++++ Material for this exercise ++++
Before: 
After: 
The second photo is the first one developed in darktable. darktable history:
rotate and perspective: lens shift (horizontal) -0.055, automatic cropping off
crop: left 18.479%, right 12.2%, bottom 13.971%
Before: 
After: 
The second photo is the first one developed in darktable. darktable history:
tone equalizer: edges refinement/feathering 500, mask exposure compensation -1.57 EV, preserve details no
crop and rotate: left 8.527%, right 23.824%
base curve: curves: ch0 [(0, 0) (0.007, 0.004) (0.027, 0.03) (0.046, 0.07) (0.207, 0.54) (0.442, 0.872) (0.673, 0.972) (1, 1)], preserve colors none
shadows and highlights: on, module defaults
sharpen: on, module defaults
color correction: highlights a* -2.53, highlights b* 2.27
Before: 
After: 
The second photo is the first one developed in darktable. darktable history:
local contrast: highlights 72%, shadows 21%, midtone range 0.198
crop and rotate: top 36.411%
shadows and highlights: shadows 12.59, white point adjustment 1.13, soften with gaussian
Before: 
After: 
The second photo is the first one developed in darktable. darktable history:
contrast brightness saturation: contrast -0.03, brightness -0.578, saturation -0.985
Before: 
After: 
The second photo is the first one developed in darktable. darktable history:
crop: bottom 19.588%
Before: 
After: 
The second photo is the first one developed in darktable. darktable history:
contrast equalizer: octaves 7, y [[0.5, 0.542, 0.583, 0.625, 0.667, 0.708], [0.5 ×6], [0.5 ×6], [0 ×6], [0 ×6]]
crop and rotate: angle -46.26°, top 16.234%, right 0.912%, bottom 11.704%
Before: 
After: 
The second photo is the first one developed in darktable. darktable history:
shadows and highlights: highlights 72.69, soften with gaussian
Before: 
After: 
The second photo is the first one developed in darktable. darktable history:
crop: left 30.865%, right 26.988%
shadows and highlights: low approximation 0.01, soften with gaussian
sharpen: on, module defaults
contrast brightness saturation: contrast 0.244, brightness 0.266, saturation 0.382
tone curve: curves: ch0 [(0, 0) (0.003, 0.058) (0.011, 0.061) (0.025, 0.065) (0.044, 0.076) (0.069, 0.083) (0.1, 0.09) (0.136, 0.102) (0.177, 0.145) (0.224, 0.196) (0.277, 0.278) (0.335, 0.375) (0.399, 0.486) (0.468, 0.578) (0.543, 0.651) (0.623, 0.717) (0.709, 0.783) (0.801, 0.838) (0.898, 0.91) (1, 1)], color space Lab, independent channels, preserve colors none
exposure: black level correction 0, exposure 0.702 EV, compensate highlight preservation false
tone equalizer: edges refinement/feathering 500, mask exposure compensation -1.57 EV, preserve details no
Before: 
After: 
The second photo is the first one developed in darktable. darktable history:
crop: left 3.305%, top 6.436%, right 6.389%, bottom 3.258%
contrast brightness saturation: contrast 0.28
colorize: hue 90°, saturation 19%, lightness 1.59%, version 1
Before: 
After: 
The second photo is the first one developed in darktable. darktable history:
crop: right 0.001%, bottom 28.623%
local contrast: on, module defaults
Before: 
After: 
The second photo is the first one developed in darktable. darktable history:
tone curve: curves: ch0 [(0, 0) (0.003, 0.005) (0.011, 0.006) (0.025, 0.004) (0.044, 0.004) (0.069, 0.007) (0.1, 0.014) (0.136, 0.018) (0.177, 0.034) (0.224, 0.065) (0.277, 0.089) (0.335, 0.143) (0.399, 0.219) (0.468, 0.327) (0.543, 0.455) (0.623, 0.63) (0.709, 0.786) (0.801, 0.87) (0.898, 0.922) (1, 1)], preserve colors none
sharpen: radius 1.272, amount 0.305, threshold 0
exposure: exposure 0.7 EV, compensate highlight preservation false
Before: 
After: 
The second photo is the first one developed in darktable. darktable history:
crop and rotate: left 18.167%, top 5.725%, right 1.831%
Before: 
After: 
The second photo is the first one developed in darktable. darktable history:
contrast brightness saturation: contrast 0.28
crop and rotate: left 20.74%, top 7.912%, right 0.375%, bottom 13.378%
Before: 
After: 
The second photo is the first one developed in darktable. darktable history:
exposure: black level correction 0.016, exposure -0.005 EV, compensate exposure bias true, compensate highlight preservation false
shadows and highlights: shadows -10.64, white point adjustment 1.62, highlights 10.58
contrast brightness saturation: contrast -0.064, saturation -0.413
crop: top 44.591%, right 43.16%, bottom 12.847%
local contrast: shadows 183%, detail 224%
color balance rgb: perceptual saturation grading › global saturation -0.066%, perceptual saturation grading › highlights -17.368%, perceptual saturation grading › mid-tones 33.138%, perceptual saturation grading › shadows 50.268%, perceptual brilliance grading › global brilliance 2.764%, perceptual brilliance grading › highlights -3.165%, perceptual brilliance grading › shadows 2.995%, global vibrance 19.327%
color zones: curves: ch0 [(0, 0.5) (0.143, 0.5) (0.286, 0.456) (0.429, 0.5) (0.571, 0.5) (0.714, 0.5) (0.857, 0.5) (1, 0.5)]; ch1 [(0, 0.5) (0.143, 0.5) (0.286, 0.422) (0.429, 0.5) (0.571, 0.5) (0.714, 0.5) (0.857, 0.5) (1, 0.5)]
++++
**Short task:**
Extract the lines of the data from the very beginning through the line that contains "crop: left 18.479%, right", and reproduce them word for word. Include that final line.

**Answer to this exercise:**
Before: 
After: 
The second photo is the first one developed in darktable. darktable history:
rotate and perspective: lens shift (horizontal) -0.055, automatic cropping off
crop: left 18.479%, right 12.2%, bottom 13.971%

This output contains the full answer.